■ **Exercise prompt**: For each line of the listing that contains "ringed", make a copy and return it.

■ **Data provided**:
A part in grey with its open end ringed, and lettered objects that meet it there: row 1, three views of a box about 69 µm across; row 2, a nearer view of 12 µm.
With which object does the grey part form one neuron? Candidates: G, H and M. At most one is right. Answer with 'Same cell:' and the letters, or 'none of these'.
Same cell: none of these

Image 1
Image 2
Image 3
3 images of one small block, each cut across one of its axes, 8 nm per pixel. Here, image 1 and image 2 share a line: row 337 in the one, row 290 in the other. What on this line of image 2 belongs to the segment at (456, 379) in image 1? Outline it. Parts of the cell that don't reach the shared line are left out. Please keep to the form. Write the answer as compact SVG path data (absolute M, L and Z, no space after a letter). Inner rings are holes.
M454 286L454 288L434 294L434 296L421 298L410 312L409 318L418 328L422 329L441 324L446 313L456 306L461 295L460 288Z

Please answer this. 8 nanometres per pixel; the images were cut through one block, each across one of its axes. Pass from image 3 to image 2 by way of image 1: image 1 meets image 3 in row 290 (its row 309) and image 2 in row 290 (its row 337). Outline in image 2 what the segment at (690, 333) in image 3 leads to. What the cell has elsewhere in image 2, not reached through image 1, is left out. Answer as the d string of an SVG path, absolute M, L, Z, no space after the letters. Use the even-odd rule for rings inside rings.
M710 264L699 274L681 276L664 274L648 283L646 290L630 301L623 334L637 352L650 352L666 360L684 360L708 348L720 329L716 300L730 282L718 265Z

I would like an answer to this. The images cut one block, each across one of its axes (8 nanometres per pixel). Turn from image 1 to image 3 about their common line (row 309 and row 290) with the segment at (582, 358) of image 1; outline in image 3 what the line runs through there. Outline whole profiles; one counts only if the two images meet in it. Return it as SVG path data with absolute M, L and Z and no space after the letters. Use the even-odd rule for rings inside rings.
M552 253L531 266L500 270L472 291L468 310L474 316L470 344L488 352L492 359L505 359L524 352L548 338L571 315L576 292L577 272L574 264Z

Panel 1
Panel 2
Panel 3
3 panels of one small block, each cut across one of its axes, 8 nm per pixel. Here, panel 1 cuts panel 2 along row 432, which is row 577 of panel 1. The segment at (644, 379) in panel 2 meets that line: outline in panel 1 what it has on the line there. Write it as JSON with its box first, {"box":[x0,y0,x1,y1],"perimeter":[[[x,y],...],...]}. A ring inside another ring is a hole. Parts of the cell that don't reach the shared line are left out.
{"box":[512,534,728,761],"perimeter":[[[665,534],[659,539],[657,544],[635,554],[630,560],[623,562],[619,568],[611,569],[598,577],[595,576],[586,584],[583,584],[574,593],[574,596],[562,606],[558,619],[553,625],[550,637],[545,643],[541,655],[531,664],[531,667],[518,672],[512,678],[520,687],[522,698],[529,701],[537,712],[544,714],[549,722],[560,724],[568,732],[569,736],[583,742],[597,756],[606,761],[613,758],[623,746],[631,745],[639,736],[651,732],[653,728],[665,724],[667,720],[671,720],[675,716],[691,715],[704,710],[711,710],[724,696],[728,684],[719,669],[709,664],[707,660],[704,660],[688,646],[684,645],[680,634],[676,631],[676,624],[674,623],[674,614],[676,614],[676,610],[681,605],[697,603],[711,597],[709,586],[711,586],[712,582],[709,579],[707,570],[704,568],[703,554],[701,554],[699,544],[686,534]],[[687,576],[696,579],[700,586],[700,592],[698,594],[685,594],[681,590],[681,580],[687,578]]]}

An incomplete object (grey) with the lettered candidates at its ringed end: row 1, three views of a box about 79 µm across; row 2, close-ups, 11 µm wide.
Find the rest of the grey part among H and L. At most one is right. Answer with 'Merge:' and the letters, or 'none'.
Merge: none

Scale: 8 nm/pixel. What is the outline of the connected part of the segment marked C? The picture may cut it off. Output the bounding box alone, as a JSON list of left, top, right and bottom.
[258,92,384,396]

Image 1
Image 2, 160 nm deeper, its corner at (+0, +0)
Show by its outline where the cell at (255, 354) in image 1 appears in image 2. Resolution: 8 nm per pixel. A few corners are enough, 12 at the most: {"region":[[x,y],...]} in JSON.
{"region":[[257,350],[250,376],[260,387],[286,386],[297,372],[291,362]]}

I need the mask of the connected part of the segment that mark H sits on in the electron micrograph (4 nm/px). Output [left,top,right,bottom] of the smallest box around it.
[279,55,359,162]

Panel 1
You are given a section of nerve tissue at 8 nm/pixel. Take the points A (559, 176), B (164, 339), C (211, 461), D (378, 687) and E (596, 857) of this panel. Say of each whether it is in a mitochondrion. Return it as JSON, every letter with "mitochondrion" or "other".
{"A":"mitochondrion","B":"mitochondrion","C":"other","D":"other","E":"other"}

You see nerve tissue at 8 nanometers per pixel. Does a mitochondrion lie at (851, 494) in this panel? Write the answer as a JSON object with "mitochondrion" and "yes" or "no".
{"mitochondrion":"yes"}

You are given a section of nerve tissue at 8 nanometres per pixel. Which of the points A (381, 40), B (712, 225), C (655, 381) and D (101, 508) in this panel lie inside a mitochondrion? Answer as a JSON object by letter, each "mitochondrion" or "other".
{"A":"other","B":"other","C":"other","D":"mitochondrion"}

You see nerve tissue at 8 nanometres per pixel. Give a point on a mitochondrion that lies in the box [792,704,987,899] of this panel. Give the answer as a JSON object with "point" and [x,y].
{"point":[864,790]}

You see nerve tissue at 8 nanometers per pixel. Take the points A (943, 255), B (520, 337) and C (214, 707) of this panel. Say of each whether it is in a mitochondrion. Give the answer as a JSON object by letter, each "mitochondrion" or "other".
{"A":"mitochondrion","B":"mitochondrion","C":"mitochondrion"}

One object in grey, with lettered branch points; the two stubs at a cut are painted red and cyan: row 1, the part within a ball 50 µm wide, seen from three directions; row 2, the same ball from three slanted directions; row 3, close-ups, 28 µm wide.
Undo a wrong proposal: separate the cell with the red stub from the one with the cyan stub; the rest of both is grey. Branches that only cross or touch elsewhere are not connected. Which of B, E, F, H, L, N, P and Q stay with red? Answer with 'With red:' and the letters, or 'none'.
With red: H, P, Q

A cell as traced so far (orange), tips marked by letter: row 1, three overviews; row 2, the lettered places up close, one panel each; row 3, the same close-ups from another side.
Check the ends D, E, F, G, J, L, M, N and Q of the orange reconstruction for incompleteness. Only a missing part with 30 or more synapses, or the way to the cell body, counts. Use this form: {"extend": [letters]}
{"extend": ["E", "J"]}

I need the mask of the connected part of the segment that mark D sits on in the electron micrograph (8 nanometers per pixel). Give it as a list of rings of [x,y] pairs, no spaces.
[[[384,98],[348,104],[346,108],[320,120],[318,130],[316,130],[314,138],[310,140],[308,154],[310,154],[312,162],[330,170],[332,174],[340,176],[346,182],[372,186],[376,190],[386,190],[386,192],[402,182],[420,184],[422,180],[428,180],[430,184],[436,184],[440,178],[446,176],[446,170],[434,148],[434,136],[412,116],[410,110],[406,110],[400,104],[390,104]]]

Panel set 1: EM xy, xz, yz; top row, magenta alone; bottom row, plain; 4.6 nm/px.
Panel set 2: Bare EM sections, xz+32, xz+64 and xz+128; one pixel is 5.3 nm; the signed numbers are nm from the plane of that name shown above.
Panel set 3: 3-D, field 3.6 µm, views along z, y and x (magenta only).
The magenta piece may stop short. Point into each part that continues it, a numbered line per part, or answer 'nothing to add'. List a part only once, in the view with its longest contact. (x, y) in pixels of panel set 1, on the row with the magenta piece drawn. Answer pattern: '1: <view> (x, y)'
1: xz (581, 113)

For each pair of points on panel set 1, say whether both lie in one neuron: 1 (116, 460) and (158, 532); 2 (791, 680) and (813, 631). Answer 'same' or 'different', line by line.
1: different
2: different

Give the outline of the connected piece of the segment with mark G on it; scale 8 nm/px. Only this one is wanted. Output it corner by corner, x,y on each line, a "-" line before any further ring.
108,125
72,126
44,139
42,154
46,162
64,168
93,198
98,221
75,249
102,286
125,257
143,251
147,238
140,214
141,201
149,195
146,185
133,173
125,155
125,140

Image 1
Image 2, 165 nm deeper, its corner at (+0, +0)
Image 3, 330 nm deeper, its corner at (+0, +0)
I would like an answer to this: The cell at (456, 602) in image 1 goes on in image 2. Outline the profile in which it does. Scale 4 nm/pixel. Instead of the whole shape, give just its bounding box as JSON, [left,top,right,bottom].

■ **Answer to this task**:
A part in grey with its open end ringed, and lettered objects that meet it there: row 1, three views of a box about 69 µm across; row 2, a nearer view of 12 µm.
An incomplete object (grey) with the lettered candidates at its ringed end: row 1, three views of a box about 79 µm across; row 2, close-ups, 11 µm wide.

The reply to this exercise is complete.